2009-02-20

マラソンの話題、に見せかけた人生論



▲パクったイラストの詳細は このページ


マラソンの話の続き、と見せかけて、たまにはまじめな人生論。---何故私は、お金を払って何十キロも走るのだろう。


青梅マラソン当日のできごと。会場に向かう私は、更衣室が分からず、そばにいたガードマンに声をかけた。親切な彼は、ご丁寧に更衣室の入り口まで案内してくれたのだが、その数分の道すがらおこなわれた会話。

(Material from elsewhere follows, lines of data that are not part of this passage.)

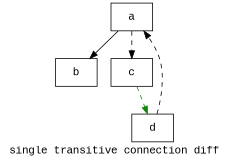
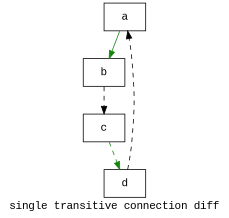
  digraph {
    bgcolor="#ffffff"
    fontcolor="#000000"
    fontname="Courier New"
    label="single transitive connection diff"
    node [color="#000000" fontcolor="#000000" fontname="Courier New" shape=rectangle]
    edge [style=dashed]
    n1 [label=a]
    n2 [label=b]
    n3 [label=c]
    n4 [label=d]
-   n1 -> n2 [color=black style=""]
-   n1 -> n3
+   n1 -> n2 [color="#158510" style=""]
+   n2 -> n3
    n3 -> n4 [color="#158510"]
    n4 -> n1
  }
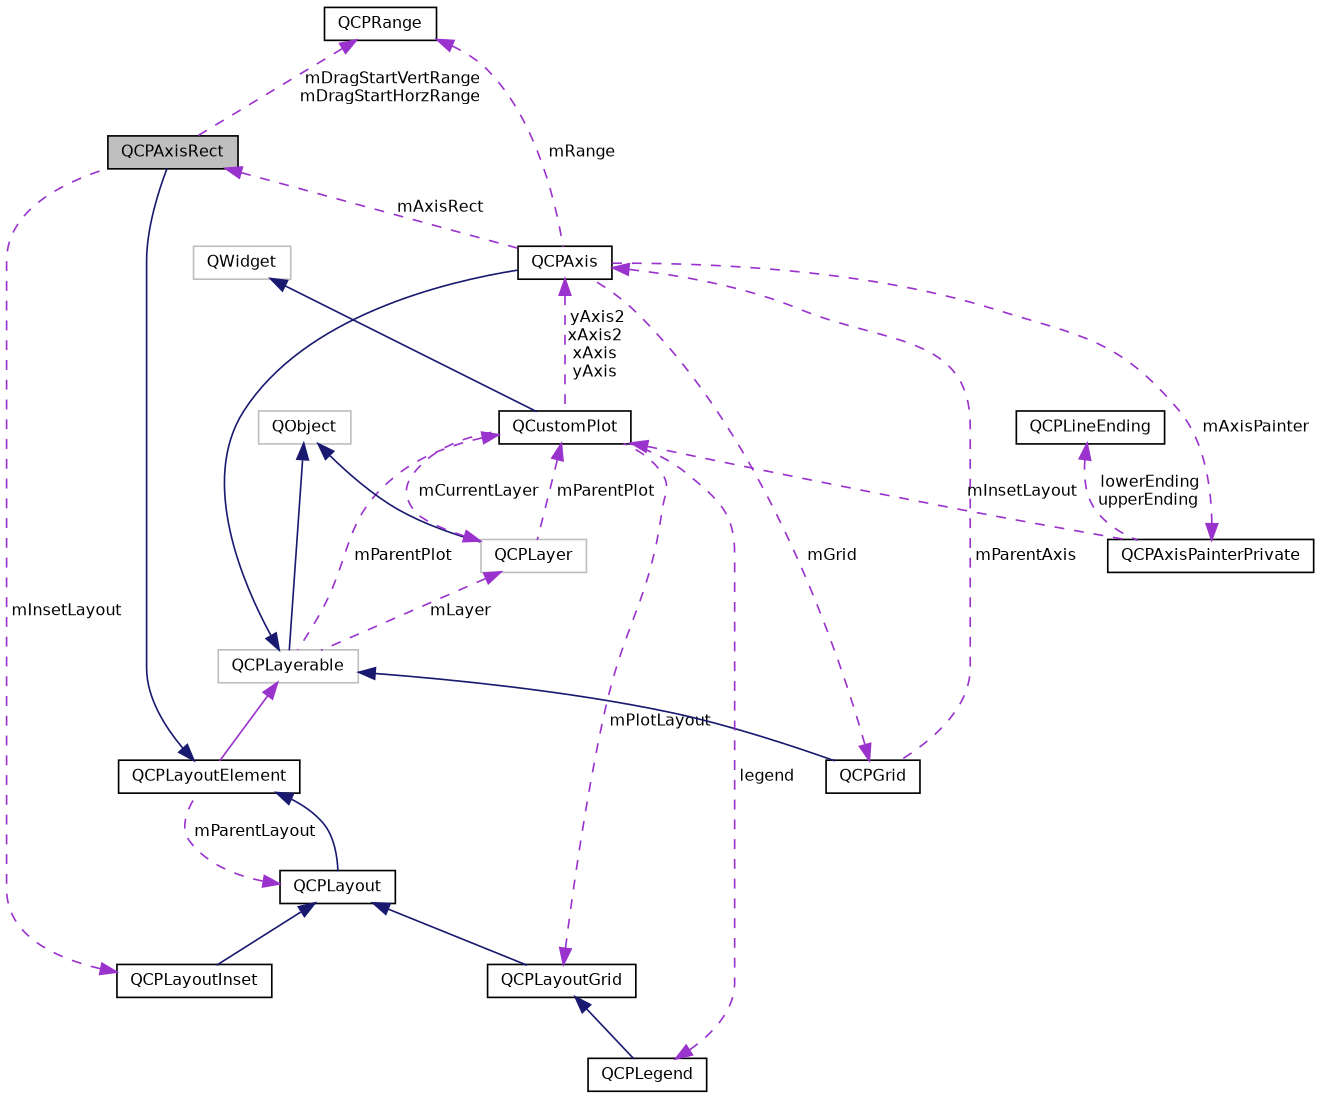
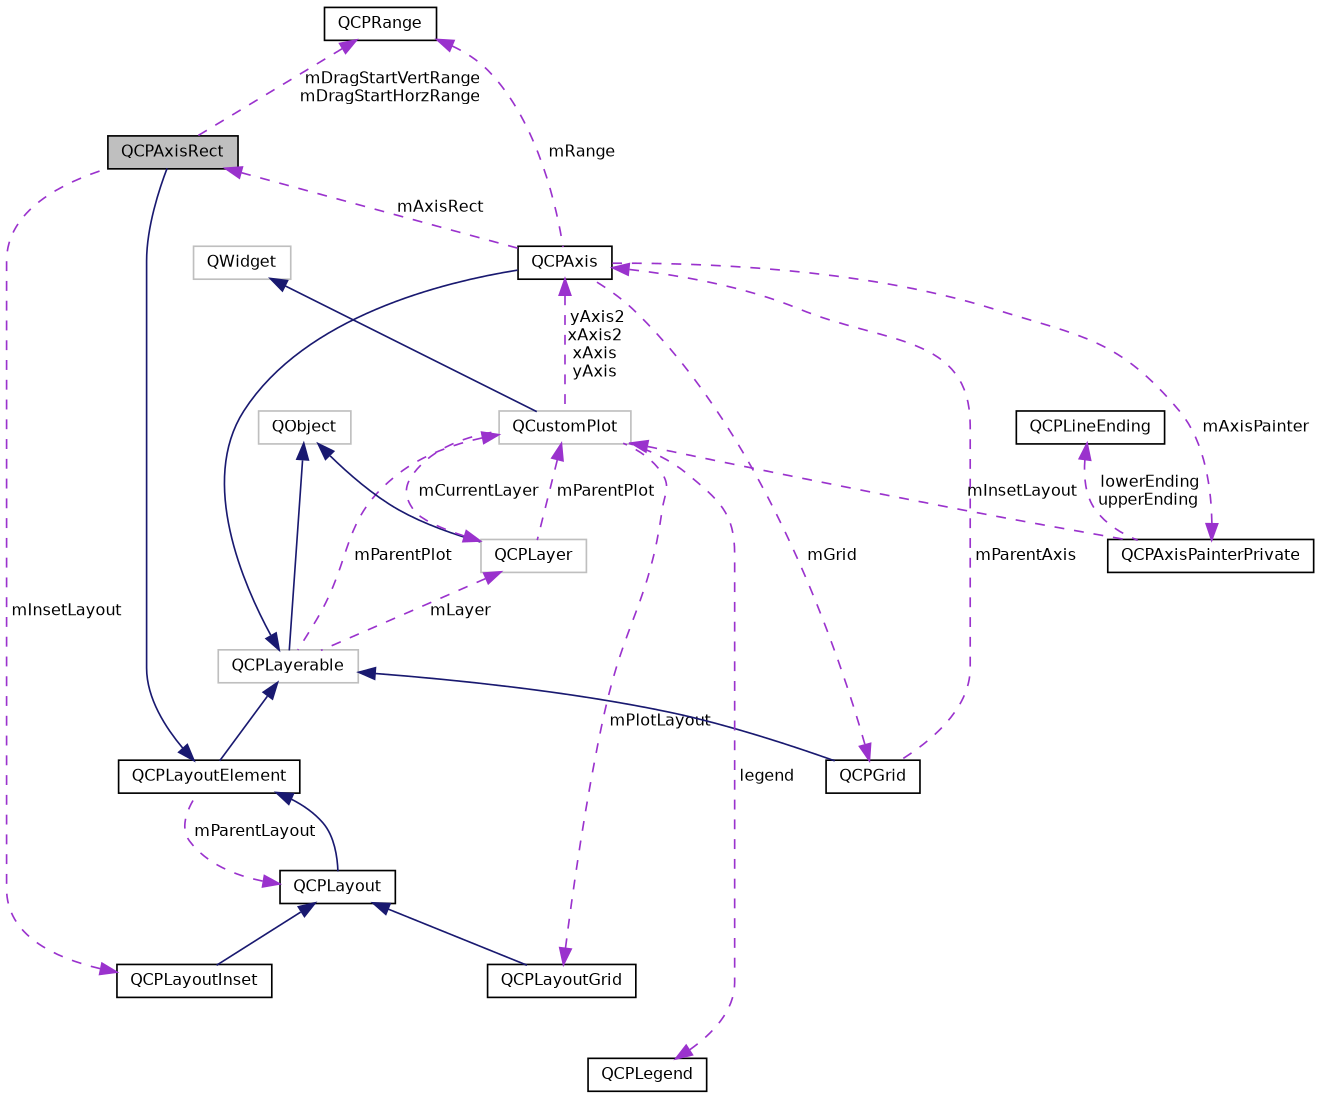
  digraph {
    node [color=black fillcolor=white fontname=Helvetica fontsize=10 shape=record style=filled]
    edge [color=darkorchid3 dir=back fontname=Helvetica fontsize=10 labelfontname=Helvetica labelfontsize=10 style=dashed]
    n1 [fillcolor=grey75 fontcolor=black height=0.2 label=QCPAxisRect width=0.4]
    n2 [height=0.2 label=QCPAxis width=0.4]
    n3 [height=0.2 label=QCPGrid width=0.4]
-   n4 [height=0.2 label=QCustomPlot width=0.4]
+   n4 [color=grey75 height=0.2 label=QCustomPlot width=0.4]
    n5 [height=0.2 label=QCPLayoutElement width=0.4]
    n6 [height=0.2 label=QCPLayout width=0.4]
    n7 [height=0.2 label=QCPLayoutGrid width=0.4]
    n8 [height=0.2 label=QCPLayoutInset width=0.4]
    n9 [color=grey75 height=0.2 label=QCPLayerable width=0.4]
    n10 [color=grey75 height=0.2 label=QObject width=0.4]
    n11 [color=grey75 height=0.2 label=QCPLayer width=0.4]
    n12 [height=0.2 label=QCPAxisPainterPrivate width=0.4]
    n13 [color=grey75 height=0.2 label=QWidget width=0.4]
    n14 [height=0.2 label=QCPLegend width=0.4]
    n15 [height=0.2 label=QCPRange width=0.4]
    n16 [height=0.2 label=QCPLineEnding width=0.4]
    n1 -> n2 [label=" mAxisRect"]
    n2 -> n3 [label=" mParentAxis"]
    n2 -> n4 [label=" yAxis2\nxAxis2\nxAxis\nyAxis"]
    n3 -> n2 [label=" mGrid"]
    n4 -> n9 [label=" mParentPlot"]
    n4 -> n11 [label=" mParentPlot"]
    n4 -> n12 [label=" mInsetLayout"]
    n5 -> n1 [color=midnightblue style=solid]
    n5 -> n6 [color=midnightblue style=solid]
    n6 -> n5 [label=" mParentLayout"]
    n6 -> n7 [color=midnightblue style=solid]
    n6 -> n8 [color=midnightblue style=solid]
    n7 -> n4 [label=" mPlotLayout"]
-   n7 -> n14 [color=midnightblue style=solid]
    n8 -> n1 [label=" mInsetLayout"]
    n9 -> n2 [color=midnightblue style=solid]
    n9 -> n3 [color=midnightblue style=solid]
-   n9 -> n5 [style=solid]
+   n9 -> n5 [color=midnightblue style=solid]
    n10 -> n9 [color=midnightblue style=solid]
    n10 -> n11 [color=midnightblue style=solid]
    n11 -> n4 [label=" mCurrentLayer"]
    n11 -> n9 [label=" mLayer"]
    n12 -> n2 [label=" mAxisPainter"]
    n13 -> n4 [color=midnightblue style=solid]
    n14 -> n4 [label=" legend"]
    n15 -> n1 [label=" mDragStartVertRange\nmDragStartHorzRange"]
    n15 -> n2 [label=" mRange"]
    n16 -> n12 [label=" lowerEnding\nupperEnding"]
  }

「こんな物好きたちのために街が1日麻痺しちゃって、すみませ~ん」

「いえいえ。頑張りますよね~。僕にはとてもできない。しかも、みんなお金払ってるんですよね?4000円だっけ?高いよなあ。普通にその辺走るんじゃだめなんですかね。」

「いや、ほら。普段と違って車道走れるし。途中で水もらえるし。沿道の応援も嬉しいから・・」

「はははっ。水は4000円もしませんよ!」


そう、こういう、「一見ツライ系イベント」は、興味ない人には、何でお金使ってまで!?という疑問を呼び起こす。自分でも、申込みの際には、チラッと同じことを思う。「え、私人混みキライだし、普通に、休日に河原走ればいいじゃん・・・。この数千円で美味しいモノ食べた方がいいんじゃないー?」

それでも、数千円、ときに万札を投資してしまう理由。

それは、今現在のヘタレな自分には荒唐無稽な高いハードルを数ヶ月後のある地点に定め、そのハードルを跳びこえるため、日々策を練り頑張る過程が、分かりやすくいえば、ゴール地点で感じる、「おお、私よくやったなぁぁぁ」という達成感中毒なんだな。
ただ「体力維持のために」毎日たらたらと走るより、「数ヶ月後(数年後)のあのハードルを跳び越えるために」走るほうが、毎日の軸がぶれないし、高く飛べる。遠くまでいける。


「無理かな?無理かな?できるかな?」から始まる第一歩だったから、そこに向かっていく毎日も、だからこそのゴールも、とても素敵な時間として記憶されているのだ。

2年前、一緒にマチュピチュみたクミさんは、旅の後にこんな感想をくれていて、私はそれがとても好き。

「ペルーに行って感じたのは、「人の持っている力の大きさ」「人の優しさ・暖かさ」「自然ってすごいな!」ってことです。空(手が届きそうな青い空)・月(満月きれいだった)・星(満天の星)・緑・花・風がすごくきれいで、涙が出ました。ただ、その空気に触れられるだけで幸せを感じました。

4200mの峠越えなど、決して楽ではありません(ていうか、かなりきついです)。かなり筋肉痛になりました・・・でも、前を進む仲間がいる!!遠くから声をかけてくれる仲間がいる!!どんなに遅くても待ってくれる仲間がいる!!そして、とても頼れるガイドや心温かなポーターさんやシェフたちがいます。

大人になると、めちゃめちゃ頑張ることって減ってきていると思うんです・・・今回の旅で「私もこんなにがんばれるんだ!!」って、すごく自信がつきました」




「自然の美しさ」が、私がつくりたい旅(時間)のひとつの軸なら、もう一つの大きな軸は、「理想に行き着くまでの心理的肉体的遠さを克服していく過程と、それだから味わえる達成感」。その軸の両方が一緒にあってもいいし、どちらか片方でもOK。



この2ヶ月ほど、足の小指の先っぽくらいチョコンと、異分野に・・・、ファシリテーションやら環境に、首を突っ込んでいる。そこで出てくるのが、バックキャスティング、という方法論、で、

洞爺湖サミットの、「2050年までにCO2排出を半減させるには」という視点は、遠くの理想的なゴールから振り返って、じゃあ今何をすべきか考える、という意味で、私にとっての3月の荒川マラソンと同じだよな、(・・・え、一緒だよね?ほら、同じこと考えている人いるし。)と思う今日。


個人的な「2050年CO2半減」目標は、他にもいくつかあるけれど、口にするのも恐れ多いハードル高いものは、まだ、ここでは黙っておこうっと。